Wednesday Double Feature – Gallows Humor in the New West
For this week I wanted to look at some films fit which under a category I like to call Western Noir. Though the number one films that I thought filled that description, No Country For Old Men, I had already seen. Happily, the other two recommendations I had fit together quite nicely. So here we have two pieces of gallows humor that tell chilling stories of adultery, betrayal, and murder…. All tragic, if the people doing all this weren’t so comically incompetent.
Since the rules didn’t let me do No Country For Old Men, I started my selection Coen Brothers film, with the first in their career, Blood Simple.

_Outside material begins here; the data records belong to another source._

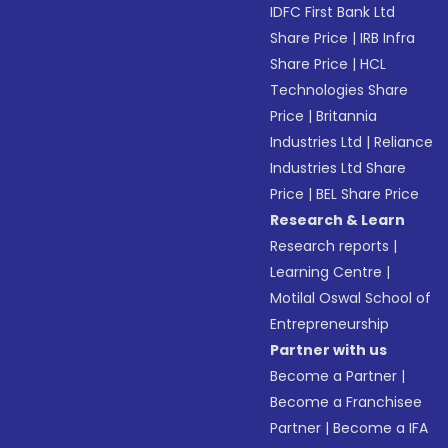
IDFC First Bank Ltd
Share Price
|
IRB Infra
Share Price
|
HCL
Technologies Share
Price
|
Britannia
Industries Ltd
|
Reliance
Industries Ltd Share
Price
|
BEL Share Price
Research & Learn
Research reports
|
Learning Centre
|
Motilal Oswal School of
Entrepreneurship
Partner with us
Become a Partner
|
Become a Franchisee
Partner
|
Become a IFA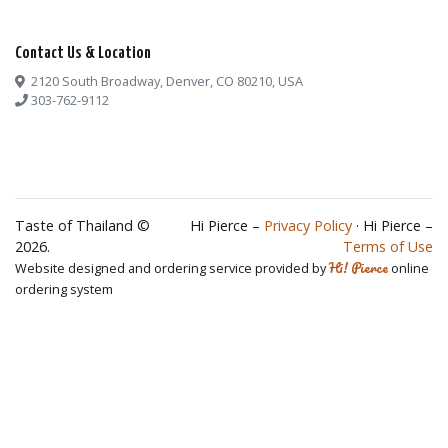
Contact Us & Location
2120 South Broadway, Denver, CO 80210, USA
303-762-9112
Taste of Thailand ©
Hi Pierce –
Privacy Policy
· Hi Pierce –
2026.
Terms of Use
Hi! Pierce
Website designed and ordering service provided by
online
ordering system
×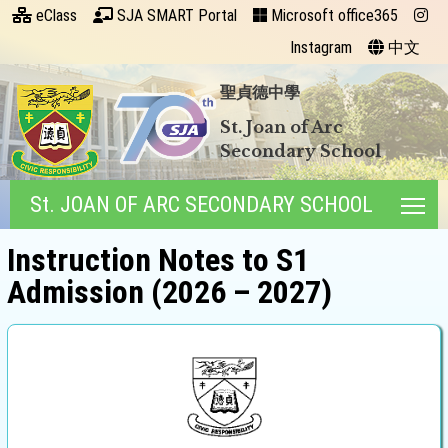
eClass
SJA SMART Portal
Microsoft office365
Instagram
中文
聖貞德中學
St. Joan of Arc
Secondary School
St. JOAN OF ARC SECONDARY SCHOOL
Tog
Instruction Notes to S1
Admission (2026 – 2027)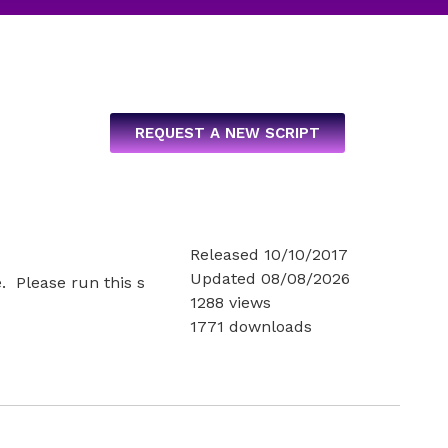
REQUEST A NEW SCRIPT
Released 10/10/2017
Updated 08/08/2026
e. Please run this s
1288 views
1771 downloads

Blood Simple tells the story about Marty, a rich Bar Owner, played by Dan Hedaya, who hires a detective played by M. Emmett Walsh to find out if his wife, Abby (played by Coen regular Frances McDormand) is cheating on him. It turns out that she is and he then hires the Detective to kill her, and her dimwitted lover, Ray (played by John Getz) .
This leads to a fatal double cross, desperate attempts to hide the body and a climax with a desperate cat and mouse game as the detective tries to recover some incriminating evidence as well as taking care of some loose ends (like Ray and Abby, who he didn’t actually kill.)

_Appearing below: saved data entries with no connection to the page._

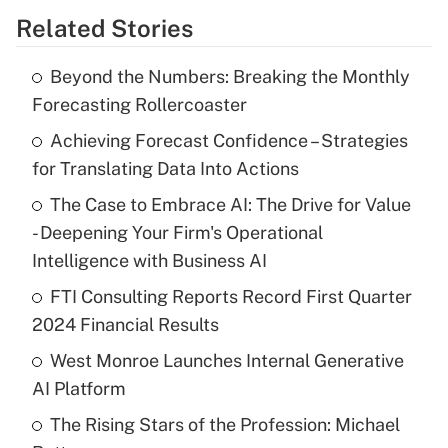
Related Stories
Beyond the Numbers: Breaking the Monthly
Forecasting Rollercoaster
Achieving Forecast Confidence – Strategies
for Translating Data Into Actions
The Case to Embrace AI: The Drive for Value
- Deepening Your Firm's Operational
Intelligence with Business AI
FTI Consulting Reports Record First Quarter
2024 Financial Results
West Monroe Launches Internal Generative
AI Platform
The Rising Stars of the Profession: Michael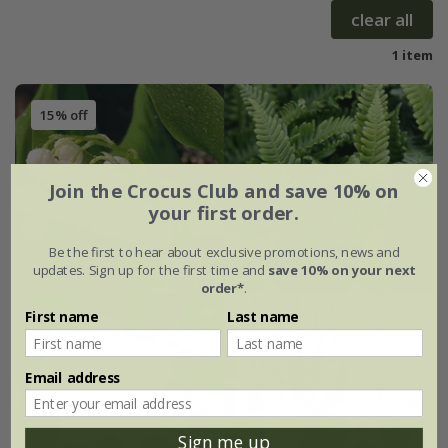
clear all
1 item
15% off
Join the Crocus Club and save 10% on
your first order.
Be the first to hear about exclusive promotions, news and
updates. Sign up for the first time and
save 10% on your next
order*
.
First name
Last name
Email address
Sign me up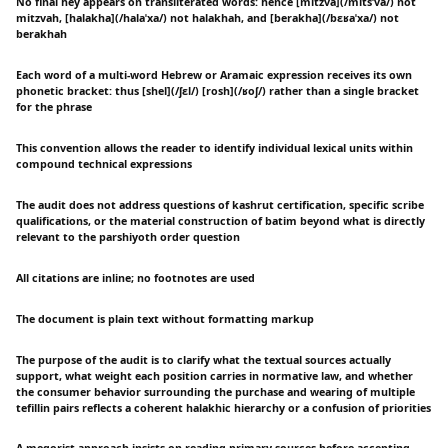
No final hey appears on transliterated words: hence [mitzva](/mitsˈva/) not
mitzvah, [halakha](/halaˈxa/) not halakhah, and [berakha](/bɛʁaˈxa/) not
berakhah
Each word of a multi-word Hebrew or Aramaic expression receives its own
phonetic bracket: thus [shel](/ʃɛl/) [rosh](/ʁoʃ/) rather than a single bracket
for the phrase
This convention allows the reader to identify individual lexical units within
compound technical expressions
The audit does not address questions of kashrut certification, specific scribe
qualifications, or the material construction of batim beyond what is directly
relevant to the parshiyoth order question
All citations are inline; no footnotes are used
The document is plain text without formatting markup
The purpose of the audit is to clarify what the textual sources actually
support, what weight each position carries in normative law, and whether
the consumer behavior surrounding the purchase and wearing of multiple
tefillin pairs reflects a coherent halakhic hierarchy or a confusion of priorities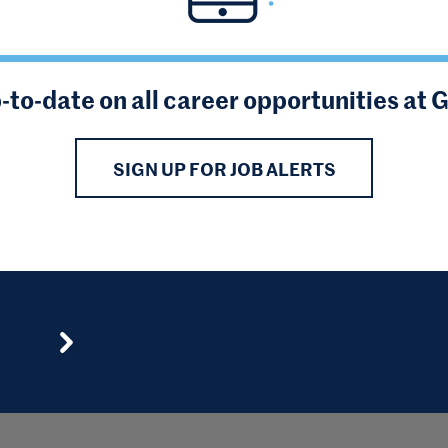
-to-date on all career opportunities at 
SIGN UP FOR JOB ALERTS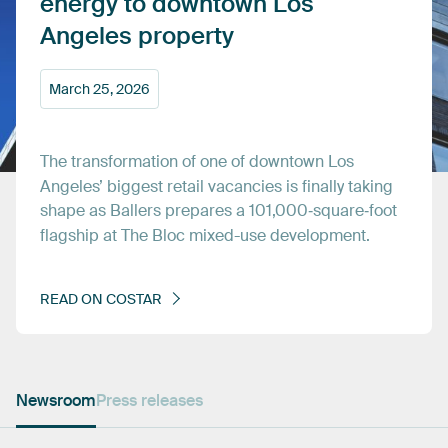
energy
to
downtown
Los
Angeles
property
March
25,
2026
The
transformation
of
one
of
downtown
Los
Angeles’
biggest
retail
vacancies
is
finally
taking
shape
as
Ballers
prepares
a
101,000‑square‑foot
flagship
at
The
Bloc
mixed-use
development.
READ
ON
COSTAR
Newsroom
Press releases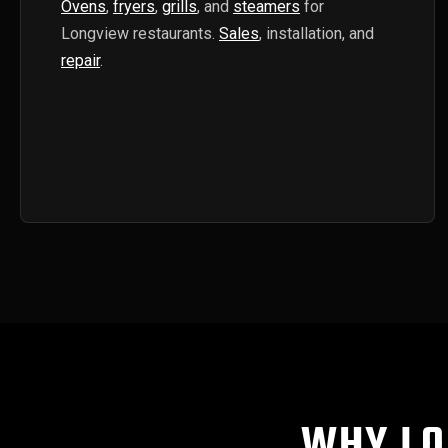
Ovens
,
fryers
,
grills
, and
steamers
for
Longview restaurants.
Sales
, installation, and
repair
.
WHY LO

This was an okay film, but still very much a beginner’s work from the Coen. Though it had a nice raw quality I liked. Having only ever seen Hedaya as the buffoonish Nick Tortelli from Cheers, I barely recognized him as Marty, and Walsh steals every scene he’s in as the detective.

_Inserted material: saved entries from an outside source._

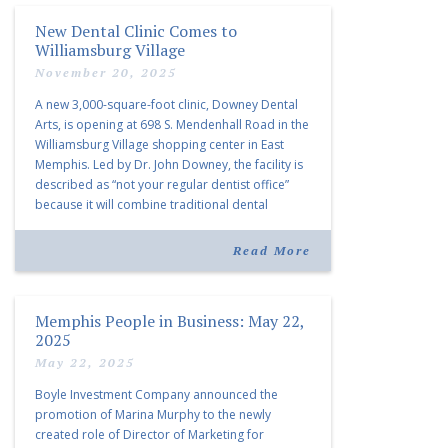
New Dental Clinic Comes to
Williamsburg Village
November 20, 2025
A new 3,000-square-foot clinic, Downey Dental
Arts, is opening at 698 S. Mendenhall Road in the
Williamsburg Village shopping center in East
Memphis. Led by Dr. John Downey, the facility is
described as “not your regular dentist office”
because it will combine traditional dental
services with facial aesthetics procedures. The
listing notes this move as […]
Read More
Memphis People in Business: May 22,
2025
May 22, 2025
Boyle Investment Company announced the
promotion of Marina Murphy to the newly
created role of Director of Marketing for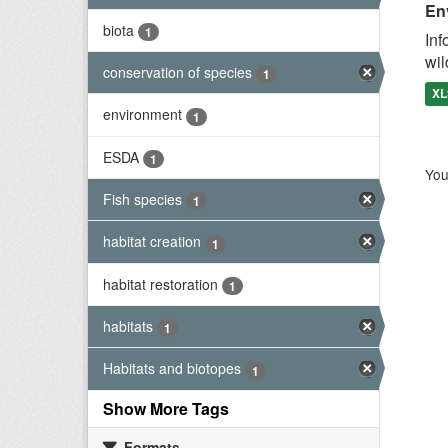
En
biota
1
Inf
wil
conservation of species
1
XL
environment
1
ESDA
1
You
Fish species
1
habitat creation
1
habitat restoration
1
habitats
1
Habitats and biotopes
1
Show More Tags
Formats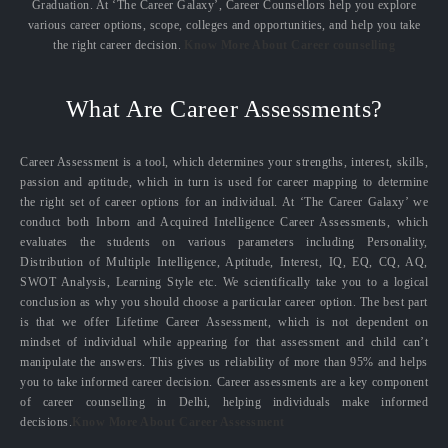
Graduation. At ‘The Career Galaxy’, Career Counsellors help you explore
various career options, scope, colleges and opportunities, and help you take
the right career decision.
Know More About Career counselling
What Are Career Assessments?
Career Assessment is a tool, which determines your strengths, interest, skills,
passion and aptitude, which in turn is used for career mapping to determine
the right set of career options for an individual. At ‘The Career Galaxy’ we
conduct both Inborn and Acquired Intelligence Career Assessments, which
evaluates the students on various parameters including Personality,
Distribution of Multiple Intelligence, Aptitude, Interest, IQ, EQ, CQ, AQ,
SWOT Analysis, Learning Style etc. We scientifically take you to a logical
conclusion as why you should choose a particular career option. The best part
is that we offer Lifetime Career Assessment, which is not dependent on
mindset of individual while appearing for that assessment and child can’t
manipulate the answers. This gives us reliability of more than 95% and helps
you to take informed career decision. Career assessments are a key component
of career counselling in Delhi, helping individuals make informed
decisions.
Know More About Career Assessment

From here we go farther west,,, all the way west to the west coast of Australia. With Kill Me Three Times. We pretty much have the same plot as blood simple. A rich motel owner suspects his wife is cheating on him and puts a hit out on her when his suspicions are confirmed. Meanwhile, his wife, who’s trying to get away from him, takes all the money in his safe on the way out. But that’s not all! A dentist is trying to fake his wife’s death for the insurance and all he need is a convenient victim to take her place… And did I mention there’s a crooked cop making things difficult for everyone?
This was… okay. The story was done in a strange Anachronic Order that didn’t have any real recognizable pattern, and was difficult to follow. Like in Blood Simple, the sheer incompetence of all of the crooks made these otherwise horrible things funny.
Otherwise, the best thing about this film was Simon Pegg as the hitman. Having the time of his life playing against type, he’s funny and terrifying at the same time.